>>>

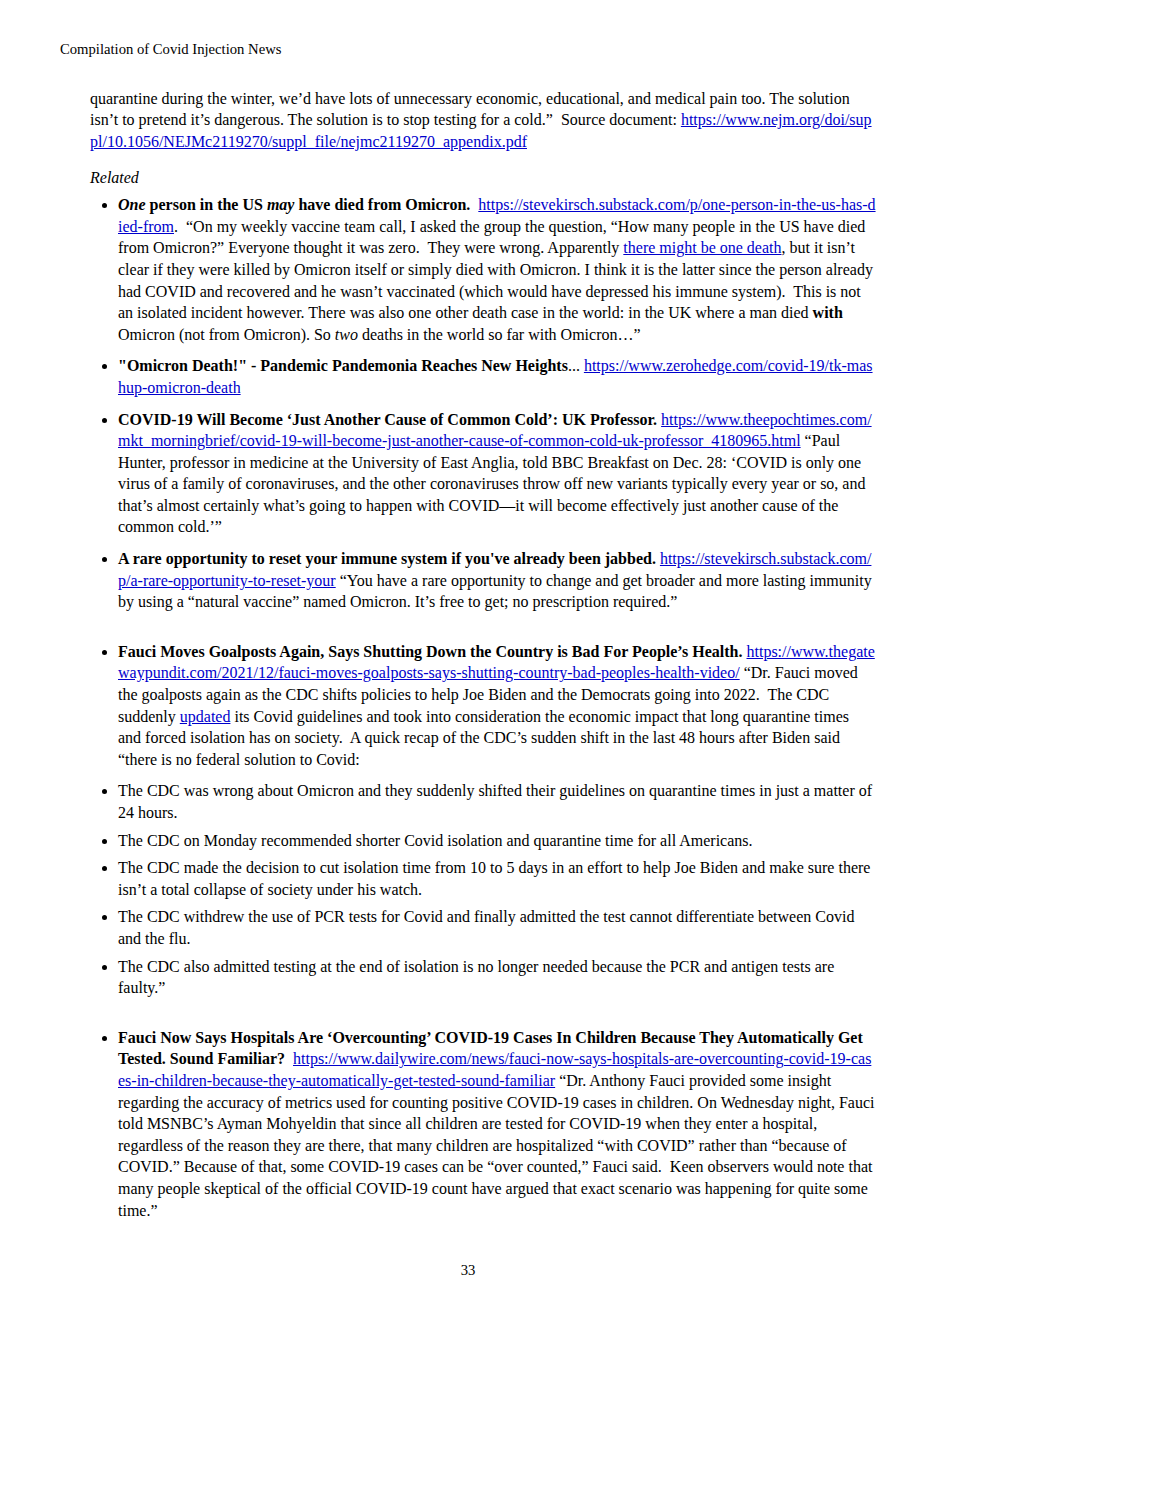Compilation of Covid Injection News
quarantine during the winter, we’d have lots of unnecessary economic, educational, and medical pain too. The solution isn’t to pretend it’s dangerous. The solution is to stop testing for a cold.” Source document: https://www.nejm.org/doi/suppl/10.1056/NEJMc2119270/suppl_file/nejmc2119270_appendix.pdf
Related
One person in the US may have died from Omicron. https://stevekirsch.substack.com/p/one-person-in-the-us-has-died-from. “On my weekly vaccine team call, I asked the group the question, “How many people in the US have died from Omicron?” Everyone thought it was zero. They were wrong. Apparently there might be one death, but it isn’t clear if they were killed by Omicron itself or simply died with Omicron. I think it is the latter since the person already had COVID and recovered and he wasn’t vaccinated (which would have depressed his immune system). This is not an isolated incident however. There was also one other death case in the world: in the UK where a man died with Omicron (not from Omicron). So two deaths in the world so far with Omicron…”
"Omicron Death!" - Pandemic Pandemonia Reaches New Heights... https://www.zerohedge.com/covid-19/tk-mashup-omicron-death
COVID-19 Will Become ‘Just Another Cause of Common Cold’: UK Professor. https://www.theepochtimes.com/mkt_morningbrief/covid-19-will-become-just-another-cause-of-common-cold-uk-professor_4180965.html “Paul Hunter, professor in medicine at the University of East Anglia, told BBC Breakfast on Dec. 28: ‘COVID is only one virus of a family of coronaviruses, and the other coronaviruses throw off new variants typically every year or so, and that’s almost certainly what’s going to happen with COVID—it will become effectively just another cause of the common cold.’”
A rare opportunity to reset your immune system if you've already been jabbed. https://stevekirsch.substack.com/p/a-rare-opportunity-to-reset-your “You have a rare opportunity to change and get broader and more lasting immunity by using a “natural vaccine” named Omicron. It’s free to get; no prescription required.”
Fauci Moves Goalposts Again, Says Shutting Down the Country is Bad For People’s Health. https://www.thegatewaypundit.com/2021/12/fauci-moves-goalposts-says-shutting-country-bad-peoples-health-video/ “Dr. Fauci moved the goalposts again as the CDC shifts policies to help Joe Biden and the Democrats going into 2022. The CDC suddenly updated its Covid guidelines and took into consideration the economic impact that long quarantine times and forced isolation has on society. A quick recap of the CDC’s sudden shift in the last 48 hours after Biden said “there is no federal solution to Covid:
The CDC was wrong about Omicron and they suddenly shifted their guidelines on quarantine times in just a matter of 24 hours.
The CDC on Monday recommended shorter Covid isolation and quarantine time for all Americans.
The CDC made the decision to cut isolation time from 10 to 5 days in an effort to help Joe Biden and make sure there isn’t a total collapse of society under his watch.
The CDC withdrew the use of PCR tests for Covid and finally admitted the test cannot differentiate between Covid and the flu.
The CDC also admitted testing at the end of isolation is no longer needed because the PCR and antigen tests are faulty.”
Fauci Now Says Hospitals Are ‘Overcounting’ COVID-19 Cases In Children Because They Automatically Get Tested. Sound Familiar? https://www.dailywire.com/news/fauci-now-says-hospitals-are-overcounting-covid-19-cases-in-children-because-they-automatically-get-tested-sound-familiar “Dr. Anthony Fauci provided some insight regarding the accuracy of metrics used for counting positive COVID-19 cases in children. On Wednesday night, Fauci told MSNBC’s Ayman Mohyeldin that since all children are tested for COVID-19 when they enter a hospital, regardless of the reason they are there, that many children are hospitalized “with COVID” rather than “because of COVID.” Because of that, some COVID-19 cases can be “over counted,” Fauci said. Keen observers would note that many people skeptical of the official COVID-19 count have argued that exact scenario was happening for quite some time.”
33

<<<

■ TASK STATEMENT ■
Copy each line of the records precisely and drop any images they hold.

■ SOLUTION FOR THIS TASK ■
Compilation of Covid Injection News
quarantine during the winter, we’d have lots of unnecessary economic, educational, and medical pain too. The solution isn’t to pretend it’s dangerous. The solution is to stop testing for a cold.” Source document: https://www.nejm.org/doi/suppl/10.1056/NEJMc2119270/suppl_file/nejmc2119270_appendix.pdf
Related
One person in the US may have died from Omicron. https://stevekirsch.substack.com/p/one-person-in-the-us-has-died-from. “On my weekly vaccine team call, I asked the group the question, “How many people in the US have died from Omicron?” Everyone thought it was zero. They were wrong. Apparently there might be one death, but it isn’t clear if they were killed by Omicron itself or simply died with Omicron. I think it is the latter since the person already had COVID and recovered and he wasn’t vaccinated (which would have depressed his immune system). This is not an isolated incident however. There was also one other death case in the world: in the UK where a man died with Omicron (not from Omicron). So two deaths in the world so far with Omicron…”
"Omicron Death!" - Pandemic Pandemonia Reaches New Heights... https://www.zerohedge.com/covid-19/tk-mashup-omicron-death
COVID-19 Will Become ‘Just Another Cause of Common Cold’: UK Professor. https://www.theepochtimes.com/mkt_morningbrief/covid-19-will-become-just-another-cause-of-common-cold-uk-professor_4180965.html “Paul Hunter, professor in medicine at the University of East Anglia, told BBC Breakfast on Dec. 28: ‘COVID is only one virus of a family of coronaviruses, and the other coronaviruses throw off new variants typically every year or so, and that’s almost certainly what’s going to happen with COVID—it will become effectively just another cause of the common cold.’”
A rare opportunity to reset your immune system if you've already been jabbed. https://stevekirsch.substack.com/p/a-rare-opportunity-to-reset-your “You have a rare opportunity to change and get broader and more lasting immunity by using a “natural vaccine” named Omicron. It’s free to get; no prescription required.”
Fauci Moves Goalposts Again, Says Shutting Down the Country is Bad For People’s Health. https://www.thegatewaypundit.com/2021/12/fauci-moves-goalposts-says-shutting-country-bad-peoples-health-video/ “Dr. Fauci moved the goalposts again as the CDC shifts policies to help Joe Biden and the Democrats going into 2022. The CDC suddenly updated its Covid guidelines and took into consideration the economic impact that long quarantine times and forced isolation has on society. A quick recap of the CDC’s sudden shift in the last 48 hours after Biden said “there is no federal solution to Covid:
The CDC was wrong about Omicron and they suddenly shifted their guidelines on quarantine times in just a matter of 24 hours.
The CDC on Monday recommended shorter Covid isolation and quarantine time for all Americans.
The CDC made the decision to cut isolation time from 10 to 5 days in an effort to help Joe Biden and make sure there isn’t a total collapse of society under his watch.
The CDC withdrew the use of PCR tests for Covid and finally admitted the test cannot differentiate between Covid and the flu.
The CDC also admitted testing at the end of isolation is no longer needed because the PCR and antigen tests are faulty.”
Fauci Now Says Hospitals Are ‘Overcounting’ COVID-19 Cases In Children Because They Automatically Get Tested. Sound Familiar? https://www.dailywire.com/news/fauci-now-says-hospitals-are-overcounting-covid-19-cases-in-children-because-they-automatically-get-tested-sound-familiar “Dr. Anthony Fauci provided some insight regarding the accuracy of metrics used for counting positive COVID-19 cases in children. On Wednesday night, Fauci told MSNBC’s Ayman Mohyeldin that since all children are tested for COVID-19 when they enter a hospital, regardless of the reason they are there, that many children are hospitalized “with COVID” rather than “because of COVID.” Because of that, some COVID-19 cases can be “over counted,” Fauci said. Keen observers would note that many people skeptical of the official COVID-19 count have argued that exact scenario was happening for quite some time.”
33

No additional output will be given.